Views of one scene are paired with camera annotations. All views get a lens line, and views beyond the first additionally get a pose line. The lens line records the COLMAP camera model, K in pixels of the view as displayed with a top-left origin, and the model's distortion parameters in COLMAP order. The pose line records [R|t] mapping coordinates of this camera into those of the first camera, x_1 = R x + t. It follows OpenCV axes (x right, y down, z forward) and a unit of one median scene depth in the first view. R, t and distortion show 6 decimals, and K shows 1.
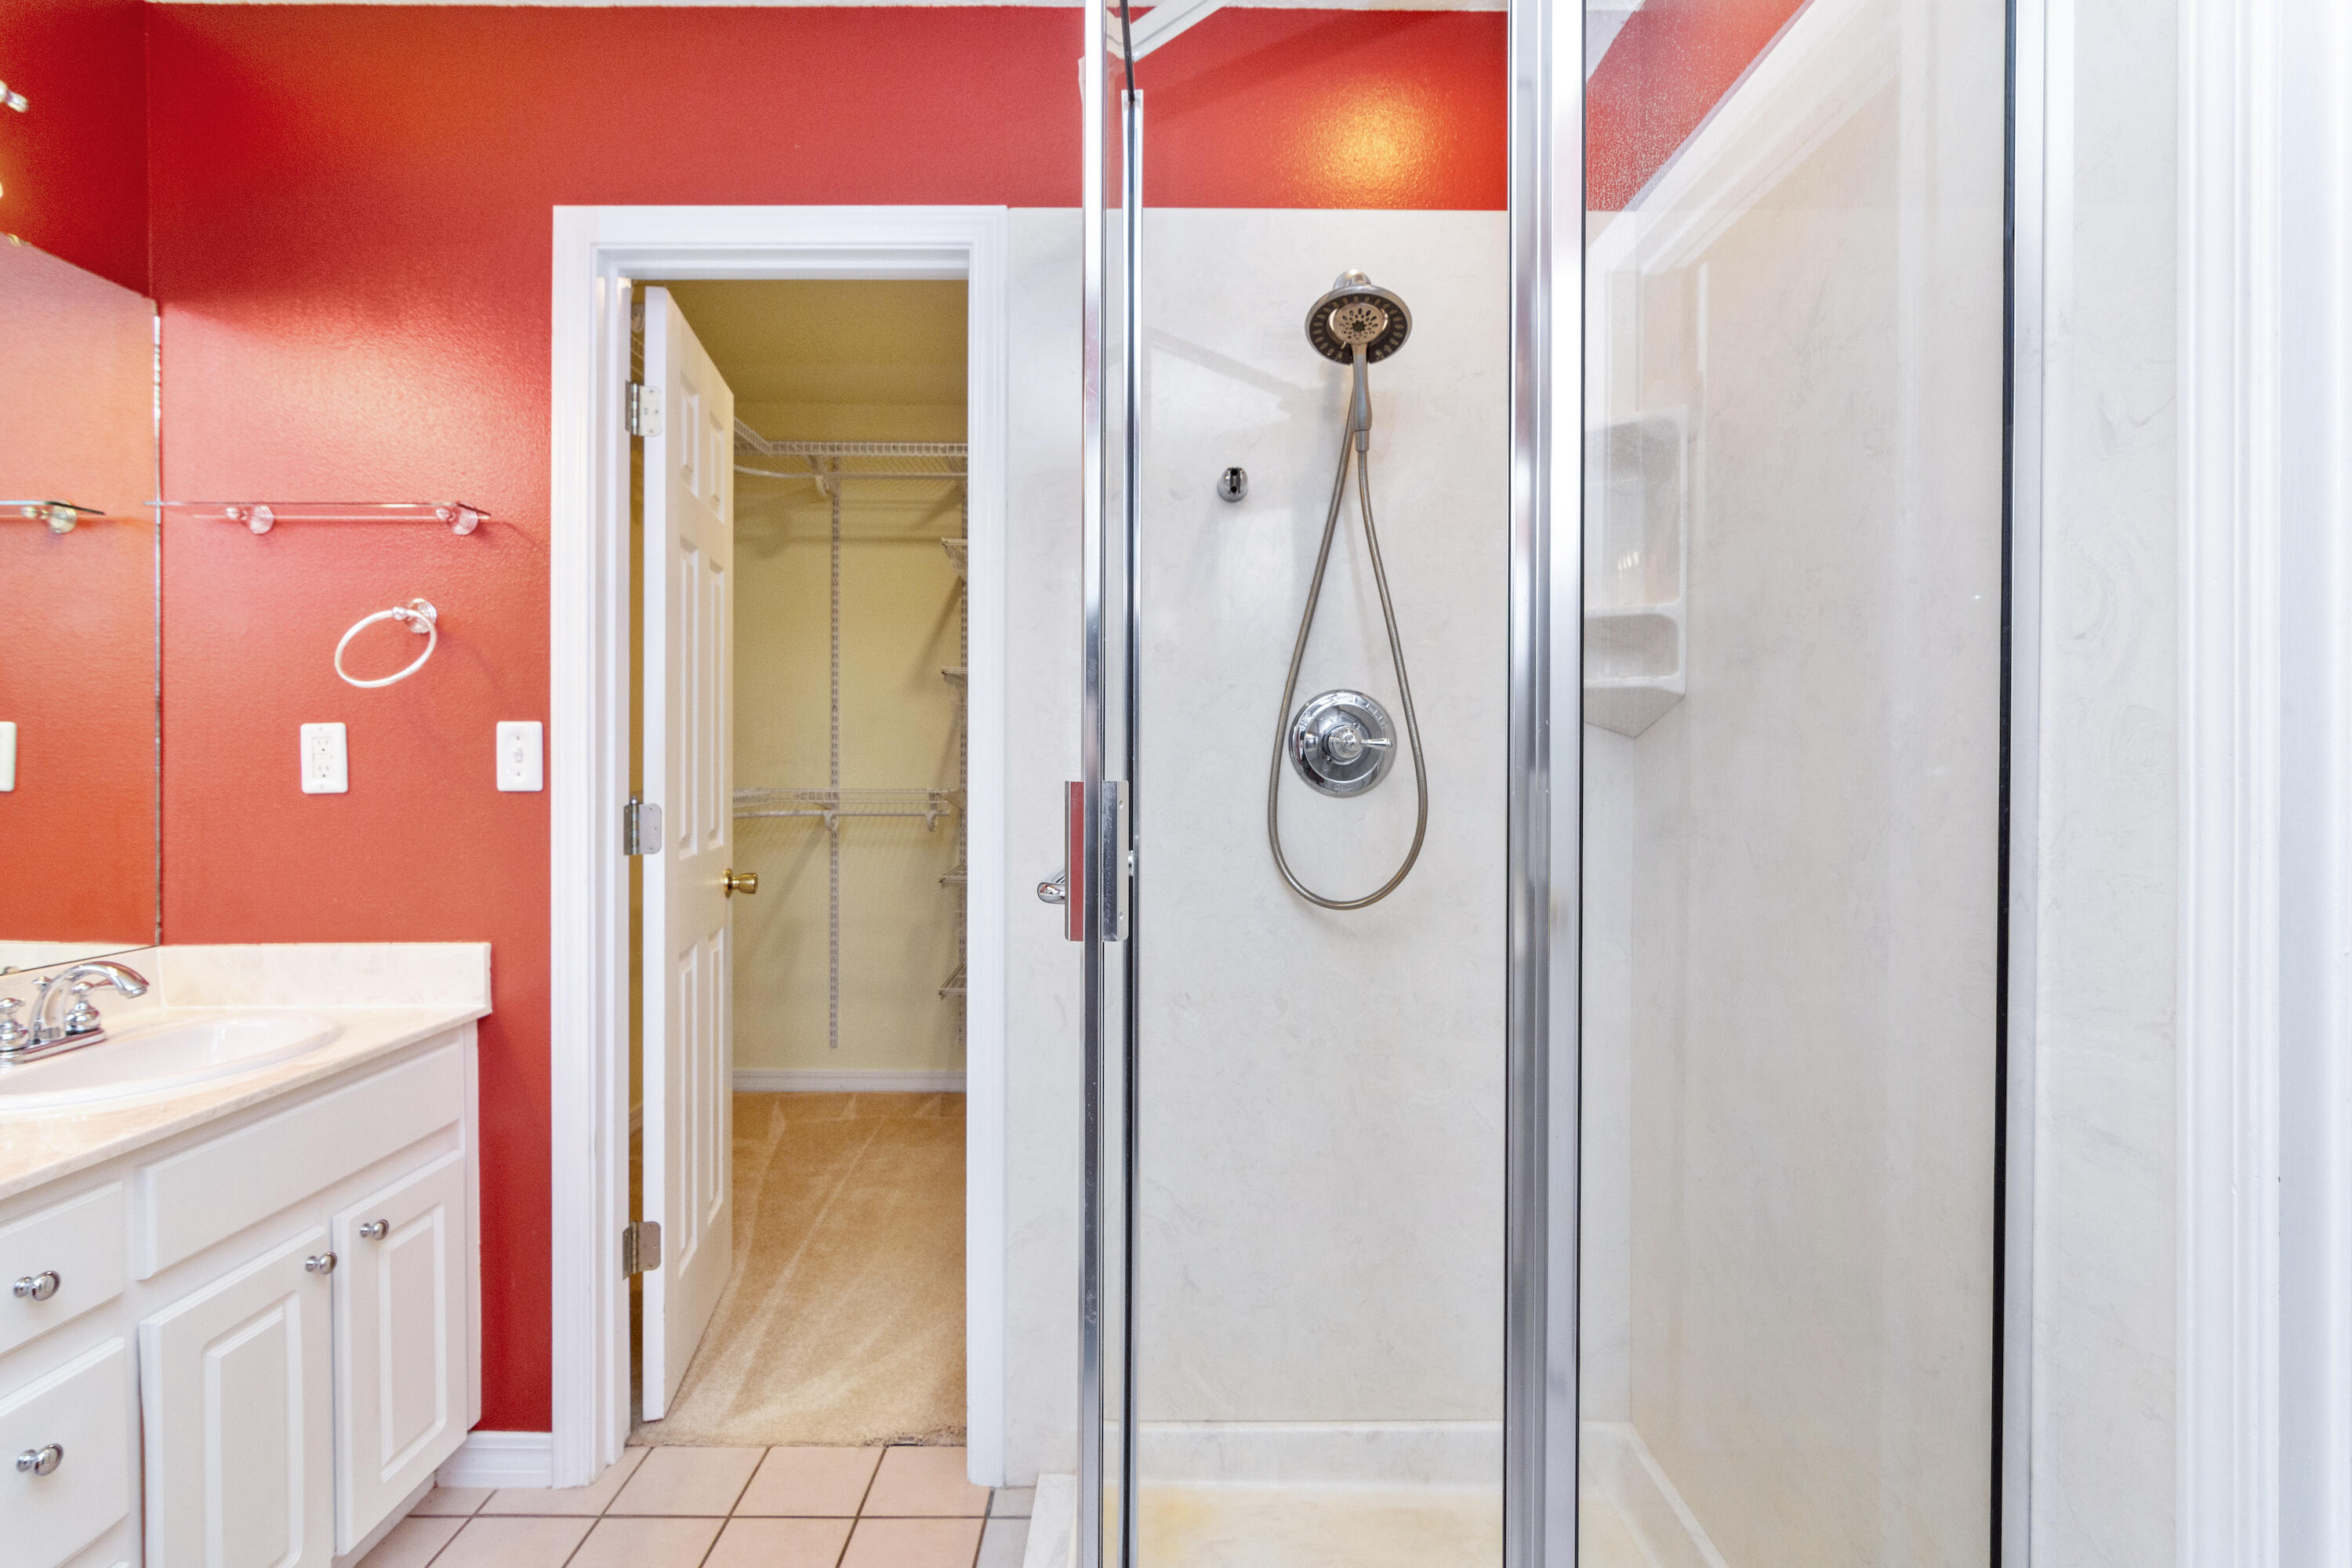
lens RADIAL K [[1137.0, 0, 1167.4], [0, 1137.0, 764.5], [0, 0, 1]] dist [-0.000893, 0.000102]
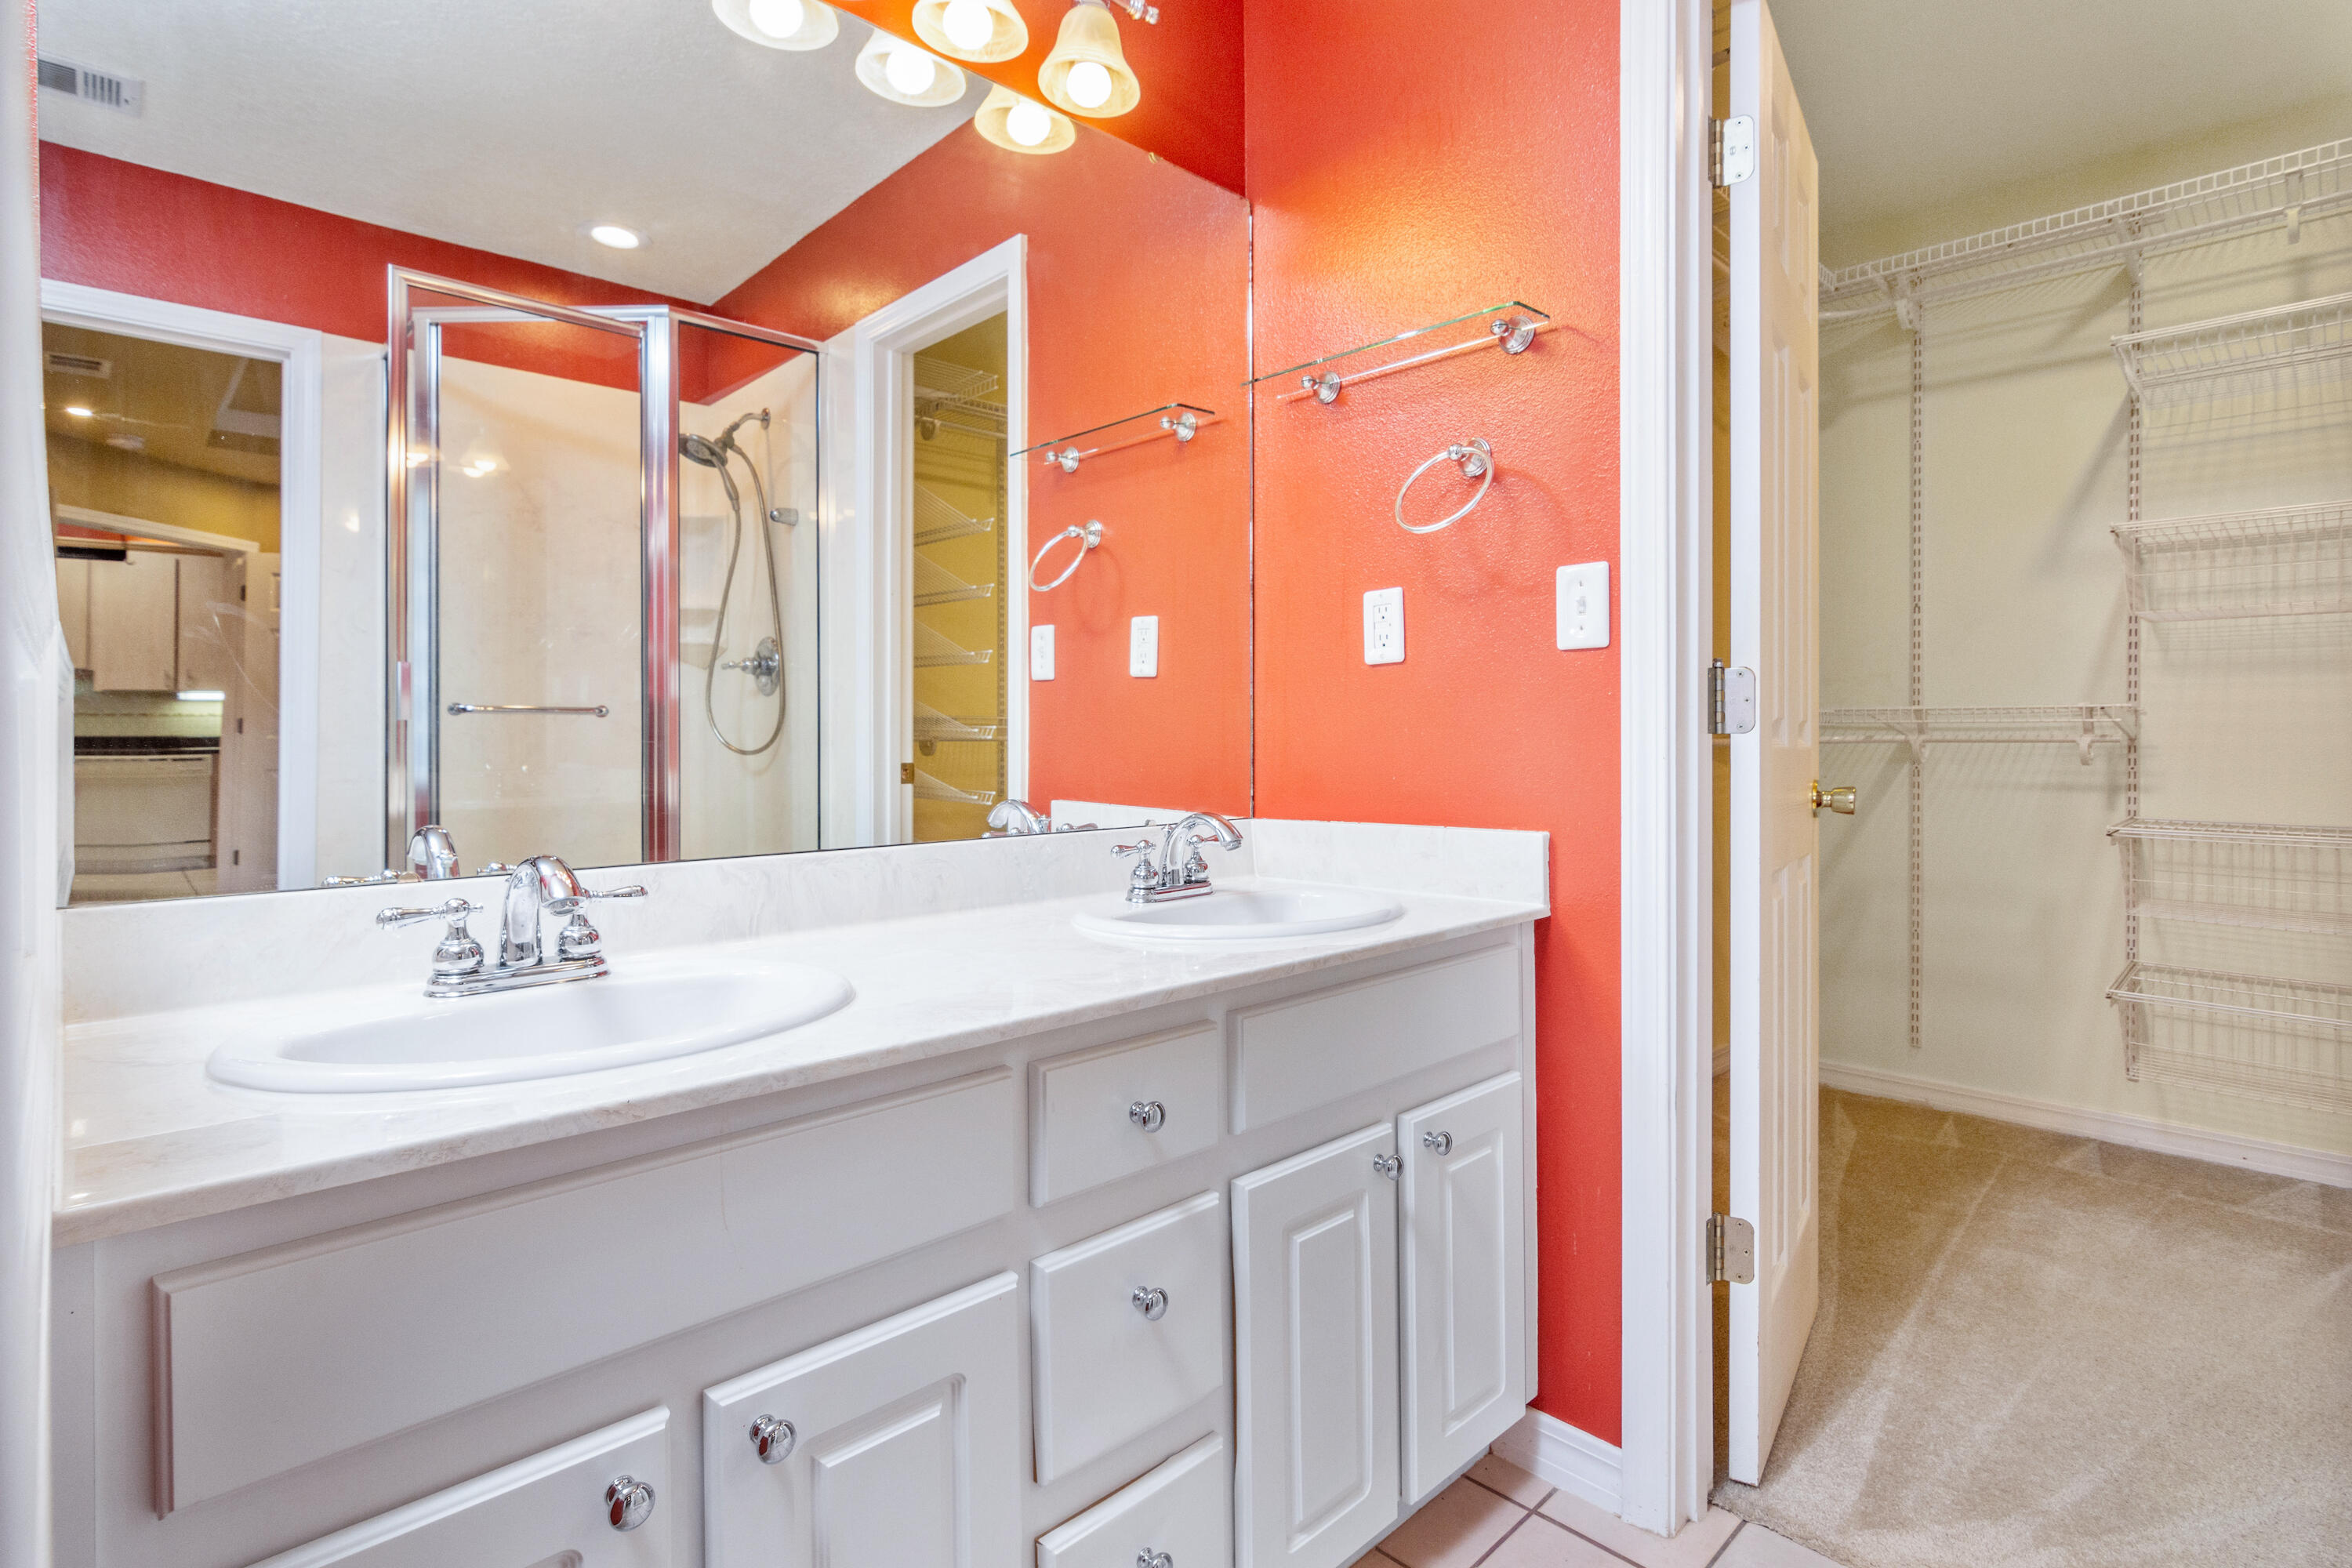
lens RADIAL K [[1137.0, 0, 1167.4], [0, 1137.0, 764.5], [0, 0, 1]] dist [-0.000893, 0.000102]
pose [[0.690774, 0.008221, -0.723024, -0.180589], [0.002538, 0.999902, 0.013795, 0.092611], [0.723067, -0.011364, 0.690685, 0.215313]]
============================================================
Instructions for the task:
Retype the data above exactly, dropping every picture.

Exercise output:
Views of one scene are paired with camera annotations. All views get a lens line, and views beyond the first additionally get a pose line. The lens line records the COLMAP camera model, K in pixels of the view as displayed with a top-left origin, and the model's distortion parameters in COLMAP order. The pose line records [R|t] mapping coordinates of this camera into those of the first camera, x_1 = R x + t. It follows OpenCV axes (x right, y down, z forward) and a unit of one median scene depth in the first view. R, t and distortion show 6 decimals, and K shows 1.
lens RADIAL K [[1137.0, 0, 1167.4], [0, 1137.0, 764.5], [0, 0, 1]] dist [-0.000893, 0.000102]
lens RADIAL K [[1137.0, 0, 1167.4], [0, 1137.0, 764.5], [0, 0, 1]] dist [-0.000893, 0.000102]
pose [[0.690774, 0.008221, -0.723024, -0.180589], [0.002538, 0.999902, 0.013795, 0.092611], [0.723067, -0.011364, 0.690685, 0.215313]]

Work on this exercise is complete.